Göçüp Gidenler Koleksiyoncusu gidenler için bir ağıt, kalanlar içinse bir şiir, biriktirilmiş insan öyküleri…” (Arka Kapaktan)

Şermin Yaşar ın sıcacık ve zarif dilinden 19 adet öykünün yer aldığı kitap bir türküden alıntı ile başlıyor.

"Sırlarımı söyledim dağlara dumanlara

Ben yazarken ağladım, okurken de sen ağla."

Bazı öyküler güldürse de öykülerin genelinde bir duygusallık, bir hüzün yatıyor. Ölüm, ayrılık, yalnızlık, vefasızlık, hasret yatıyor öykülerde. Her bir hikâye öyle içten öyle samimi, karakterler öyle hayatın içinden ki kendinizden mutlaka bir şeyler buluyorsunuz öykülerde.

Benim en çok sevdiğim öyküler ise şunlar oldu: Geçtiğimiz Kırk Gün, Kimlikte Nurşen, Fehime Halamı Kaybedip Tekrar Bulduğumuz Gün, Ömer, Göçüp Gidenler Koleksiyoncusu, Son Attığın Kartopunun İçine Taş Sakladığını Bilmiyordum.

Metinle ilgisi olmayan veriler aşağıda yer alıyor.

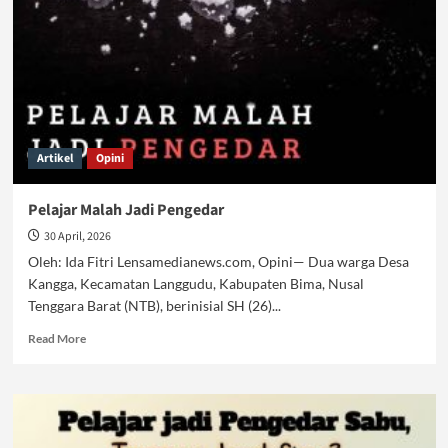
Artikel
Opini
Pelajar Malah Jadi Pengedar
30 April, 2026
Oleh: Ida Fitri Lensamedianews.com, Opini— Dua warga Desa
Kangga, Kecamatan Langgudu, Kabupaten Bima, Nusal
Tenggara Barat (NTB), berinisial SH (26)...
Read
Read More
more
about
Pelajar
Malah
Jadi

Geçtiğimiz Kırk Gün’den ayrıca bahsetmek istiyorum. Yazarı sosyal medyadan takip edenler bilir. Şermin Yaşar’ın 2.eşi doktor Nedim Arda evlendikten 3 ay sonra kalp krizi geçirip vefat etmişti. Yazar yaşadığı süreci eşinin anısına öyle gerçek anlatmış ki okurken yüreğim yandı. Öyküden bir serzeniş paylaşmak istiyorum:

"Dediler ki sevdiğin ölünce kalbinde kırk mum yanar, her gün biri söner. Kırkıncı gün hepsi söner, biri bekler. O tek mum ebediyen yanar, acını o tek mum tutar. Ben buna inandım. Hayalimde otuz dokuz mum söndürdüm her gece üfleyerek, içimdeki cılız nefeslerle. Göğsümdeki sızı hafifler, kalbim tekrar toplanır, ciğerime derin bir nefes girer diye kırk gün bekledim. Geçtiğimiz kırk gün bu günü bekledim. Sabah uyandım, kendimi yokladım. Öğlen tekrar baktım. Kırkıncı ikindiyi beklerken kırkikindi yağmurları boşaldı gözlerimden. Gecesini bekledim ve de gece yarısını. Hiçbir şey olmadı yalanınız batsın dedim. İçimde tek bir mum kalacaktı hani, peki ne bu yürekteki bin dönümlük orman yangını?"

 

KİTAPTAN SEVDİĞİM ALINTILAR:

 

“O gün yutamadığım, boğazıma takılan, kursağımda kalan o şeyin ‘hevesim’ olduğunu yıllar sonra anlıyorum.”

 

"Morg neden tek heceli bir kelime, o gün anladım. İki heceli olsa çıkmaz insanın ağzından. Bir kerede söylüyorsun, boğazına takılıyor, sonunu duymuyorsun."

 

“Görünmez bir defter vardır babaların elinde, başkalarının sözüyle kapandığı çok olmuştur.”

 

“İntikam; taş atana taş atmak değil, taş atanı unutmak, atılan taşı saklamaktı benim dünyamda.”

 

“İnsan nasıl ki rüyalarından kendisi uyanamıyorsa, rüyadaymış gibi yaşadığı gerçeklikten de kendisi uyanamıyor.”

 

“Bu zamanla geçer dediğiniz zaman, takribi ne zaman ey insanlar?”

 

“Anlıyordum ki, fakirlik ve ucuzluk aynı şey; biri insana, biri eşyaya mahsus; ikisi de sevilmiyor, ikisinde de tüm samimiyetine rağmen değersizleşiyorsun.

 

"Hayatım boyunca bütün ‘ölümü öp'leri annem demiş, öpülmek için ölmekse babama düşmüştü."